[PAGE EXCERPT Boundary: Start]

Before we get too far into this, let me explain some of the terminology that will be used in this article:
—————-
Filter:
“In signal processing, a filter is a device or process that removes from a signal some unwanted component or feature. Filtering is a class of signal processing, the defining feature of filters being the complete or partial suppression of some aspect of the signal. Most often, this means removing some frequencies and not others in order to suppress interfering signals and reduce background noise.” Wikipedia.
Gaussian Filter:
A Gaussian Filter is probably the ideal filter in time domain terms. That is, if you consider the graphs you are looking at are like the ones displayed on an oscilloscope, then a Gaussian filter is the one that adds the least amount of distortions to the signal.
Full Kernel Filter:
Indicates that the output of the filter will not change when new data is added (except to extend the existing plot). It does not extend up to the ends of the data available, because the output is in the centre of the input range. This is its biggest limitation.
Low Pass Filter:
A low pass filter is one which removes the high frequency components in a signal. One of its most common usages is in anti-aliasing filters for conditioning signals prior to analog-to-digital conversion. Daily, Monthly and Annual averages are low pass filters also.
Cascaded:
A cascade is where you feed the output of the first stage into the input of the next stage and so on. In a spreadsheet implementation of a CTRM you can produce a single average column in the normal way and then use that column as an input to create the next output column and so on. The value of the inter-stage multiplier/divider is very important. It should be set to 1.2067. This is the precise value that makes the CTRM into a near Gaussian filter. It gives values of 12, 10 and 8 months for the three stages in an Annual filter for example.
Triple Running Mean:
The simplest method to remove high frequencies or smooth data is to use moving averages, also referred to as running means. A running mean filter is the standard ‘average’ that is most commonly used in Climate work. On its own it is a very bad form of filter and produces a lot of arithmetic artefacts. Adding three of those ‘back to back’ in a cascade, however, allows for a much higher quality filter that is also very easy to implement. It just needs two more stages than are normally used.
—————
With all of this in mind, a CTRM filter, used either at 365 days (if we have that resolution of data available) or 12 months in length with the most common data sets, will completely remove the Annual cycle while retaining the underlying monthly sampling frequency in the output. In fact it is even better than that, as it does not matter if the data used has been normalised already or not. A CTRM filter will produce the same output on either raw or normalised data, with only a small offset in order to address whatever the ‘Normal’ period chosen by the data provider. There are no added distortions of any sort from the filter.

[PAGE EXCERPT Boundary: End]

* PROBLEM 1 *
Find every line in the records that contains the word "make", and copy each one out in full.

[RECORDS SUPPLIED Boundary: Start]

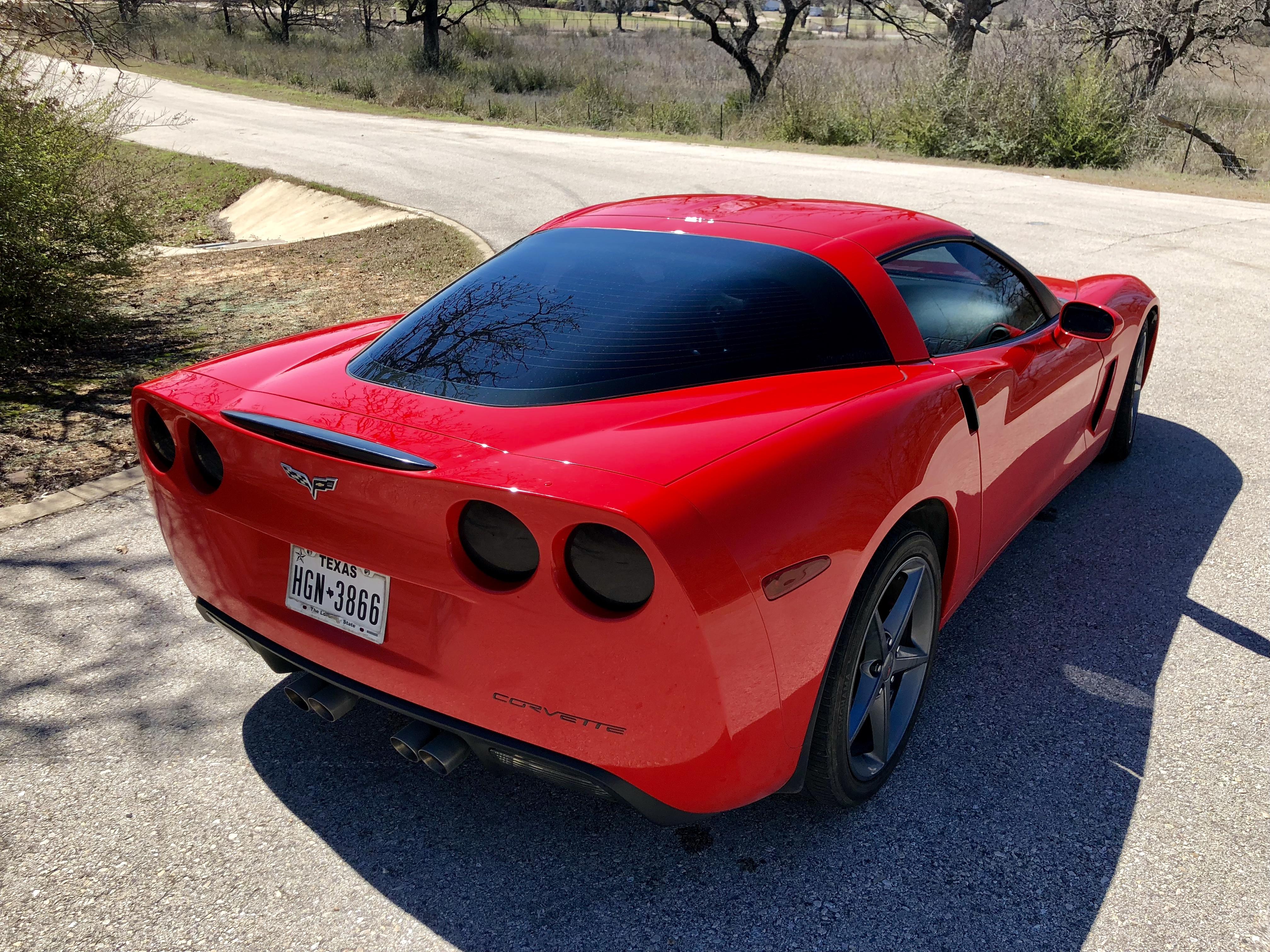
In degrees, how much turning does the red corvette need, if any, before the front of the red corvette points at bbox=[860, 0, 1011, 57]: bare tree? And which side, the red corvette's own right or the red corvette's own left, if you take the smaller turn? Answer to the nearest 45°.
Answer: approximately 45° to the red corvette's own left

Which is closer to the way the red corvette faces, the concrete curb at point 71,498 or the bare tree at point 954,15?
the bare tree

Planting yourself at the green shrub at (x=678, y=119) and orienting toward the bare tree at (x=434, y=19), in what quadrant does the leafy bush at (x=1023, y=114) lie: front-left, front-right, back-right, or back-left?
back-right

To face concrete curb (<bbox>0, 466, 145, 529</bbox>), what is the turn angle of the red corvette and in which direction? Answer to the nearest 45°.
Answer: approximately 90° to its left

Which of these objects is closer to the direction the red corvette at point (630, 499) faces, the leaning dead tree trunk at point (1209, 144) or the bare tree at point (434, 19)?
the leaning dead tree trunk

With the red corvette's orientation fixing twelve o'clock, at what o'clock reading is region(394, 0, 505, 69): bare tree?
The bare tree is roughly at 10 o'clock from the red corvette.

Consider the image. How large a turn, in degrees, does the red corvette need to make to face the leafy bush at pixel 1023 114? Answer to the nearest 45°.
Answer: approximately 45° to its left

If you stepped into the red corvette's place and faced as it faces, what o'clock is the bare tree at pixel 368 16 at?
The bare tree is roughly at 10 o'clock from the red corvette.

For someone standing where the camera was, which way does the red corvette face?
facing away from the viewer and to the right of the viewer
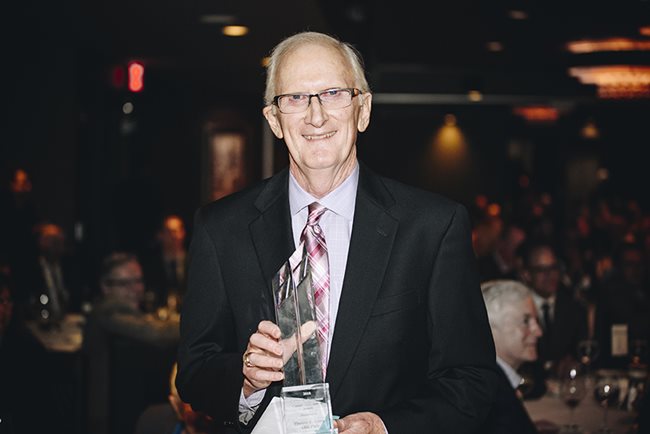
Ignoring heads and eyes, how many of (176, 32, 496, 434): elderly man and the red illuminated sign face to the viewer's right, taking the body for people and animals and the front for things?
0

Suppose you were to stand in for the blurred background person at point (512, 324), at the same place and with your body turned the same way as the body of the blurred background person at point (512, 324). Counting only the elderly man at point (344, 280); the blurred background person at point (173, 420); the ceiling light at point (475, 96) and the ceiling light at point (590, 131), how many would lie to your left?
2

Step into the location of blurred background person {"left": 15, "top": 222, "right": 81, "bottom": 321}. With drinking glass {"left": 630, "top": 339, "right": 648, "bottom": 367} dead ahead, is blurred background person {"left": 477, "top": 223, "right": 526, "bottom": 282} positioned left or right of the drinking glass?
left

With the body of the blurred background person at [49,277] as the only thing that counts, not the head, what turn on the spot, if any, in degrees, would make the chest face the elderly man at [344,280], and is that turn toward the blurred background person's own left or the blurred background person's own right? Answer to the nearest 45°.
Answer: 0° — they already face them
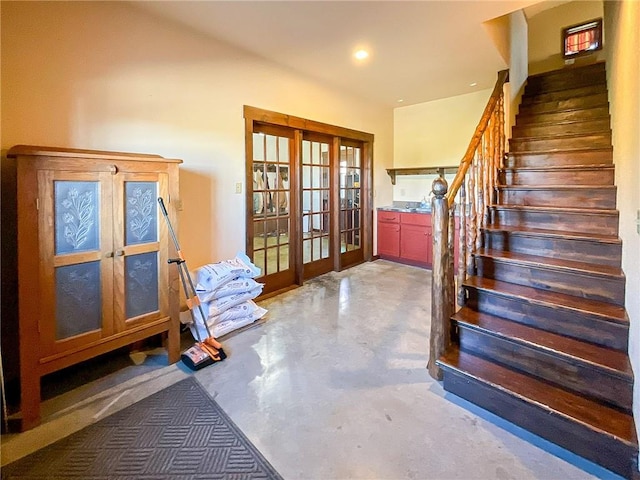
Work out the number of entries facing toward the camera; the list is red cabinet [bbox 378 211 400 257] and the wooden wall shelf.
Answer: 2

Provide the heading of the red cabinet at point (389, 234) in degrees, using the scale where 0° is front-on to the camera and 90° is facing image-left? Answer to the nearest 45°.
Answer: approximately 0°

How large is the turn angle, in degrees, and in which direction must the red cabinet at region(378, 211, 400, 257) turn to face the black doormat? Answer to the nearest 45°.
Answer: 0° — it already faces it

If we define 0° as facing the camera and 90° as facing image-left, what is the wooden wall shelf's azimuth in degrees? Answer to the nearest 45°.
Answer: approximately 0°
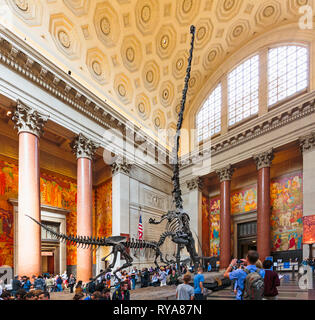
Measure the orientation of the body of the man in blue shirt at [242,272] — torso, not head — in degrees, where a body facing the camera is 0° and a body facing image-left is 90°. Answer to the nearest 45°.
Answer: approximately 135°

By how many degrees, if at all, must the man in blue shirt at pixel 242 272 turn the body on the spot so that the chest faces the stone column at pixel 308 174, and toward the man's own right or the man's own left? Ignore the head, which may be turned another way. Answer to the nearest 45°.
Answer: approximately 45° to the man's own right

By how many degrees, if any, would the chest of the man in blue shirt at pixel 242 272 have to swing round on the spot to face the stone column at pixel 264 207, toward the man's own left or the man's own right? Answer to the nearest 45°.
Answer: approximately 45° to the man's own right
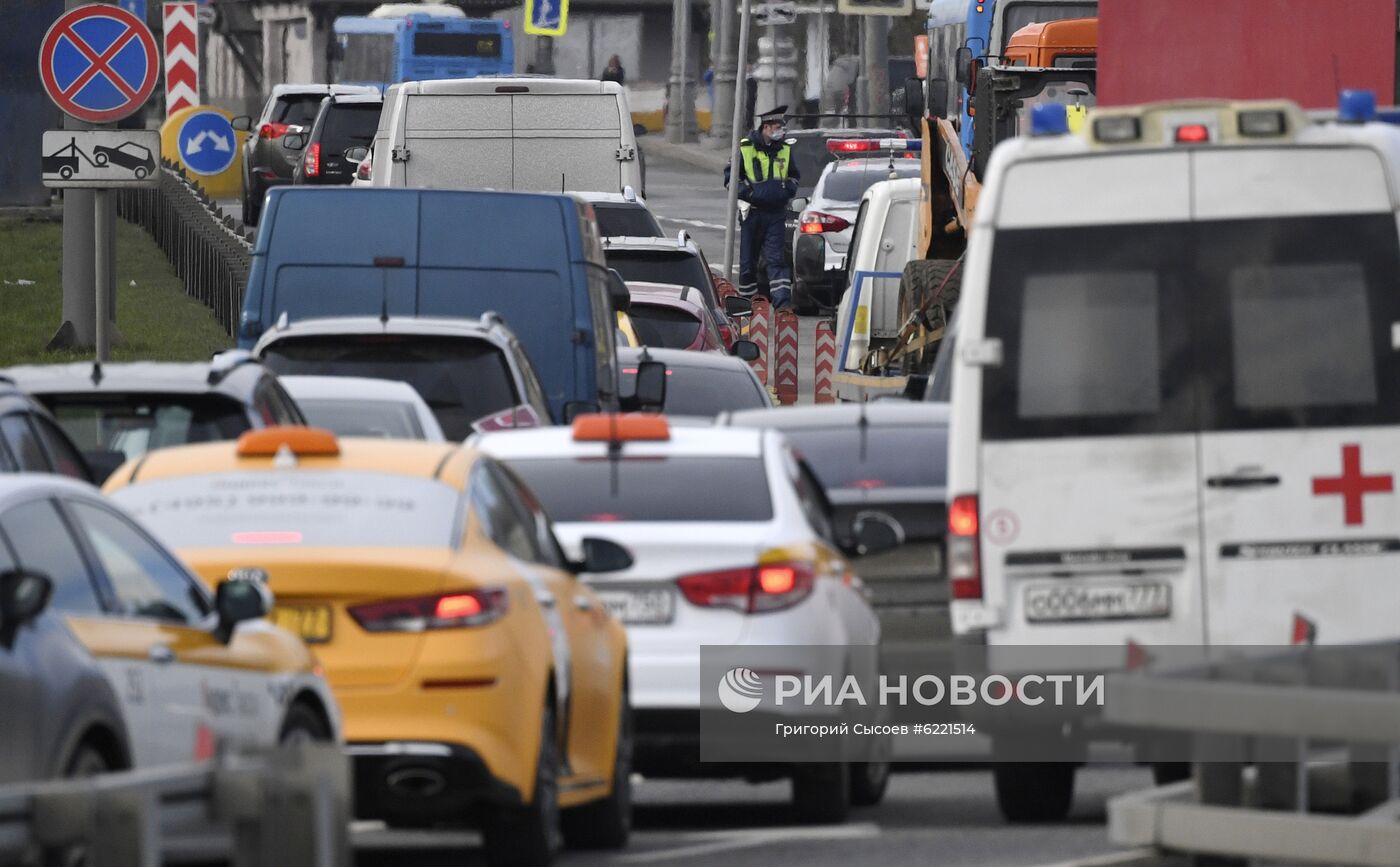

[RECORDS SUPPLIED Boundary: End]

* PROBLEM 2 *
In the passage on filter terminology, transcribe everything from "Before we get" down to "to the signal." word for word.

* ANSWER AREA 1 *
Consider the image. How large a turn, in degrees, does the red corvette need to make to face the leafy bush at pixel 1023 114? Answer to the nearest 45°.
With the body of the blurred background person at [49,277] as the only thing that counts, not the head, what turn on the spot, if any, in degrees, would make the chest face the elderly man at [344,280], and is that turn toward the blurred background person's own left or the blurred background person's own right? Answer to the nearest 45°.

* ANSWER AREA 2 *
Before we get too far into this, let me explain some of the terminology that will be used in this article:
—————-
Filter:
“In signal processing, a filter is a device or process that removes from a signal some unwanted component or feature. Filtering is a class of signal processing, the defining feature of filters being the complete or partial suppression of some aspect of the signal. Most often, this means removing some frequencies and not others in order to suppress interfering signals and reduce background noise.” Wikipedia.
Gaussian Filter:
A Gaussian Filter is probably the ideal filter in time domain terms. That is, if you consider the graphs you are looking at are like the ones displayed on an oscilloscope, then a Gaussian filter is the one that adds the least amount of distortions to the signal.